━━━━━ Data shown

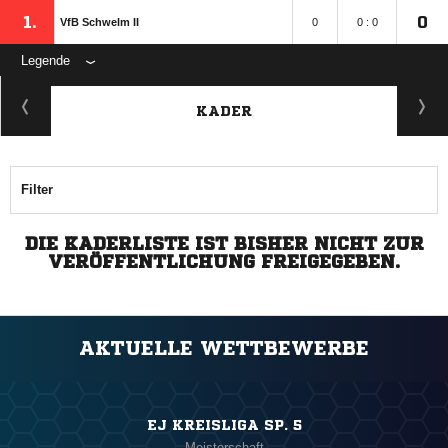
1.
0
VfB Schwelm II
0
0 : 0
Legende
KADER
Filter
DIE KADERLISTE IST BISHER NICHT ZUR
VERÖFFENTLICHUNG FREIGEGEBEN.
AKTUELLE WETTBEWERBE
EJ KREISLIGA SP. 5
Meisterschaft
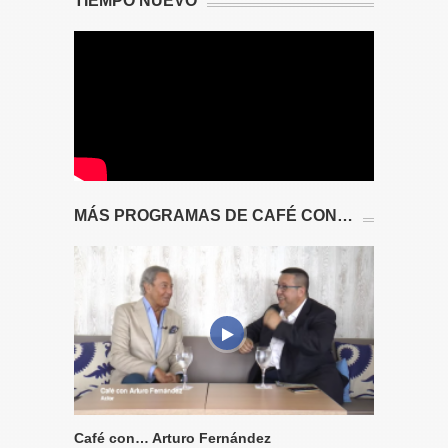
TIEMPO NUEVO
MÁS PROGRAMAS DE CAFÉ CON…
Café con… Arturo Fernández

━━━━━━━━━━

What to produce – Rewrite the text of all the records with "Meisterschaft" replaced by "Pokal" and everything else unchanged, leaving out the pictures.

Output below –
1.
0
VfB Schwelm II
0
0 : 0
Legende
KADER
Filter
DIE KADERLISTE IST BISHER NICHT ZUR
VERÖFFENTLICHUNG FREIGEGEBEN.
AKTUELLE WETTBEWERBE
EJ KREISLIGA SP. 5
Pokal
TIEMPO NUEVO
MÁS PROGRAMAS DE CAFÉ CON…
Café con… Arturo Fernández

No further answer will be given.